■ **Instructions for the task**
Print the material below line by line, keeping every entry unchanged.

Data excerpts
+===+

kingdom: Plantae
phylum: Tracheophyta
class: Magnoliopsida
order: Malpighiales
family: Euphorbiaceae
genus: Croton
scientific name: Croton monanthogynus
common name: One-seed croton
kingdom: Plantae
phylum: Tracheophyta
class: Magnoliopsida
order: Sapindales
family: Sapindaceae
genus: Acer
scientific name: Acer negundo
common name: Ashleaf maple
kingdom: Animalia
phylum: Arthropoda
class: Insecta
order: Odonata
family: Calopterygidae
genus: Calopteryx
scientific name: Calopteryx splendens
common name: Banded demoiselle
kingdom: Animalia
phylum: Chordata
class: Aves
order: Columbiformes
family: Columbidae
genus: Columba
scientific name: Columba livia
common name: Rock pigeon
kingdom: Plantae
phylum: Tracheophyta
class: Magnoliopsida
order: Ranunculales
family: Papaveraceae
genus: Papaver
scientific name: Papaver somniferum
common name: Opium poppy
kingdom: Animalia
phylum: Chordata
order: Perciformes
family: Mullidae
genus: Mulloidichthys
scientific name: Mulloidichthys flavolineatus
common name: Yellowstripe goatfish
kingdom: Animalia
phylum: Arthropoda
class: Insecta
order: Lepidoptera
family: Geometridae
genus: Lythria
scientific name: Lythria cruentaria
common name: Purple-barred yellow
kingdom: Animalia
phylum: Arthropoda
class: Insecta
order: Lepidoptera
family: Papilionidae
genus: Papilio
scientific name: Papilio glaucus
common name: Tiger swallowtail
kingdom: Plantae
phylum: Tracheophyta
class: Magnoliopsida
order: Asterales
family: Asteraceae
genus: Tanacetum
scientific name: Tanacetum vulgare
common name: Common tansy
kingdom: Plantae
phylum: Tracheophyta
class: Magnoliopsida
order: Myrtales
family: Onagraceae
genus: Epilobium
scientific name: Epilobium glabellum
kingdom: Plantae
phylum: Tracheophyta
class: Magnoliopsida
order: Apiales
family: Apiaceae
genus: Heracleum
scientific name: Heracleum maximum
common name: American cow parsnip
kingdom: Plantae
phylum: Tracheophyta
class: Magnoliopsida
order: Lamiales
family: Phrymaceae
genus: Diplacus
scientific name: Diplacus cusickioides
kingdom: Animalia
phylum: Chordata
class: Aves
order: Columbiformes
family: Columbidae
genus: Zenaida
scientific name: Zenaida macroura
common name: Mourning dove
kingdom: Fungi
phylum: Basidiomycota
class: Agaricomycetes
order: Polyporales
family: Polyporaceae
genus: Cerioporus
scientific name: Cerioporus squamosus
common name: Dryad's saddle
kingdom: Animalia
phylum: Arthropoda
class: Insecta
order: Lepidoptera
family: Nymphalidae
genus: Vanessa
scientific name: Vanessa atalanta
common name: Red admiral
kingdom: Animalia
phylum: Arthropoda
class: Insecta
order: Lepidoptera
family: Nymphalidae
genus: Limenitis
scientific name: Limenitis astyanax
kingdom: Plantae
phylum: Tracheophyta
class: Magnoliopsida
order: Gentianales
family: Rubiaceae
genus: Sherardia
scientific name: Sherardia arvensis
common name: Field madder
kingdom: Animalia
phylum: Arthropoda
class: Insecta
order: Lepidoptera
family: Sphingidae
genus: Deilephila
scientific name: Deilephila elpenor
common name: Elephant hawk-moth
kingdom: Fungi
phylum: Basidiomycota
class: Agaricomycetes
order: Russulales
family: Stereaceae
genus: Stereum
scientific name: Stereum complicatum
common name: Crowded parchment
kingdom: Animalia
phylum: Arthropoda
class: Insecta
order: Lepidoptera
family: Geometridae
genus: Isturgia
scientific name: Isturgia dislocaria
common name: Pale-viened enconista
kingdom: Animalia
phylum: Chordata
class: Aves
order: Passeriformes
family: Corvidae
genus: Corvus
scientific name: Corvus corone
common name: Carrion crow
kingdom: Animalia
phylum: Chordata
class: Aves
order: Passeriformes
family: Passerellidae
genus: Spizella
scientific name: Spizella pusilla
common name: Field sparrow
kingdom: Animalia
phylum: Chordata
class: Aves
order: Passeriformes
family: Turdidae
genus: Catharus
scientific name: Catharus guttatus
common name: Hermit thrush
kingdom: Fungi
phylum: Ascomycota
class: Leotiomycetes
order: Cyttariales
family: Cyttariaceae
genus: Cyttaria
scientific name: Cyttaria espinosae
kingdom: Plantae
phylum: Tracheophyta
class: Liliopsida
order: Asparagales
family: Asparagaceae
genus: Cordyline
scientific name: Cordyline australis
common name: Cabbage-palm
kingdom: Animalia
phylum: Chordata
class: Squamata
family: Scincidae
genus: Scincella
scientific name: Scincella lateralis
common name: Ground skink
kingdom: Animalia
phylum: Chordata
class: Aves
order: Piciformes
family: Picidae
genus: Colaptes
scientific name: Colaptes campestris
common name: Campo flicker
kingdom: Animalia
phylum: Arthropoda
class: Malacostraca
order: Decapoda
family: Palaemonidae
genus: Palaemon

+===+

■ **Task result**
kingdom: Plantae
phylum: Tracheophyta
class: Magnoliopsida
order: Malpighiales
family: Euphorbiaceae
genus: Croton
scientific name: Croton monanthogynus
common name: One-seed croton
kingdom: Plantae
phylum: Tracheophyta
class: Magnoliopsida
order: Sapindales
family: Sapindaceae
genus: Acer
scientific name: Acer negundo
common name: Ashleaf maple
kingdom: Animalia
phylum: Arthropoda
class: Insecta
order: Odonata
family: Calopterygidae
genus: Calopteryx
scientific name: Calopteryx splendens
common name: Banded demoiselle
kingdom: Animalia
phylum: Chordata
class: Aves
order: Columbiformes
family: Columbidae
genus: Columba
scientific name: Columba livia
common name: Rock pigeon
kingdom: Plantae
phylum: Tracheophyta
class: Magnoliopsida
order: Ranunculales
family: Papaveraceae
genus: Papaver
scientific name: Papaver somniferum
common name: Opium poppy
kingdom: Animalia
phylum: Chordata
order: Perciformes
family: Mullidae
genus: Mulloidichthys
scientific name: Mulloidichthys flavolineatus
common name: Yellowstripe goatfish
kingdom: Animalia
phylum: Arthropoda
class: Insecta
order: Lepidoptera
family: Geometridae
genus: Lythria
scientific name: Lythria cruentaria
common name: Purple-barred yellow
kingdom: Animalia
phylum: Arthropoda
class: Insecta
order: Lepidoptera
family: Papilionidae
genus: Papilio
scientific name: Papilio glaucus
common name: Tiger swallowtail
kingdom: Plantae
phylum: Tracheophyta
class: Magnoliopsida
order: Asterales
family: Asteraceae
genus: Tanacetum
scientific name: Tanacetum vulgare
common name: Common tansy
kingdom: Plantae
phylum: Tracheophyta
class: Magnoliopsida
order: Myrtales
family: Onagraceae
genus: Epilobium
scientific name: Epilobium glabellum
kingdom: Plantae
phylum: Tracheophyta
class: Magnoliopsida
order: Apiales
family: Apiaceae
genus: Heracleum
scientific name: Heracleum maximum
common name: American cow parsnip
kingdom: Plantae
phylum: Tracheophyta
class: Magnoliopsida
order: Lamiales
family: Phrymaceae
genus: Diplacus
scientific name: Diplacus cusickioides
kingdom: Animalia
phylum: Chordata
class: Aves
order: Columbiformes
family: Columbidae
genus: Zenaida
scientific name: Zenaida macroura
common name: Mourning dove
kingdom: Fungi
phylum: Basidiomycota
class: Agaricomycetes
order: Polyporales
family: Polyporaceae
genus: Cerioporus
scientific name: Cerioporus squamosus
common name: Dryad's saddle
kingdom: Animalia
phylum: Arthropoda
class: Insecta
order: Lepidoptera
family: Nymphalidae
genus: Vanessa
scientific name: Vanessa atalanta
common name: Red admiral
kingdom: Animalia
phylum: Arthropoda
class: Insecta
order: Lepidoptera
family: Nymphalidae
genus: Limenitis
scientific name: Limenitis astyanax
kingdom: Plantae
phylum: Tracheophyta
class: Magnoliopsida
order: Gentianales
family: Rubiaceae
genus: Sherardia
scientific name: Sherardia arvensis
common name: Field madder
kingdom: Animalia
phylum: Arthropoda
class: Insecta
order: Lepidoptera
family: Sphingidae
genus: Deilephila
scientific name: Deilephila elpenor
common name: Elephant hawk-moth
kingdom: Fungi
phylum: Basidiomycota
class: Agaricomycetes
order: Russulales
family: Stereaceae
genus: Stereum
scientific name: Stereum complicatum
common name: Crowded parchment
kingdom: Animalia
phylum: Arthropoda
class: Insecta
order: Lepidoptera
family: Geometridae
genus: Isturgia
scientific name: Isturgia dislocaria
common name: Pale-viened enconista
kingdom: Animalia
phylum: Chordata
class: Aves
order: Passeriformes
family: Corvidae
genus: Corvus
scientific name: Corvus corone
common name: Carrion crow
kingdom: Animalia
phylum: Chordata
class: Aves
order: Passeriformes
family: Passerellidae
genus: Spizella
scientific name: Spizella pusilla
common name: Field sparrow
kingdom: Animalia
phylum: Chordata
class: Aves
order: Passeriformes
family: Turdidae
genus: Catharus
scientific name: Catharus guttatus
common name: Hermit thrush
kingdom: Fungi
phylum: Ascomycota
class: Leotiomycetes
order: Cyttariales
family: Cyttariaceae
genus: Cyttaria
scientific name: Cyttaria espinosae
kingdom: Plantae
phylum: Tracheophyta
class: Liliopsida
order: Asparagales
family: Asparagaceae
genus: Cordyline
scientific name: Cordyline australis
common name: Cabbage-palm
kingdom: Animalia
phylum: Chordata
class: Squamata
family: Scincidae
genus: Scincella
scientific name: Scincella lateralis
common name: Ground skink
kingdom: Animalia
phylum: Chordata
class: Aves
order: Piciformes
family: Picidae
genus: Colaptes
scientific name: Colaptes campestris
common name: Campo flicker
kingdom: Animalia
phylum: Arthropoda
class: Malacostraca
order: Decapoda
family: Palaemonidae
genus: Palaemon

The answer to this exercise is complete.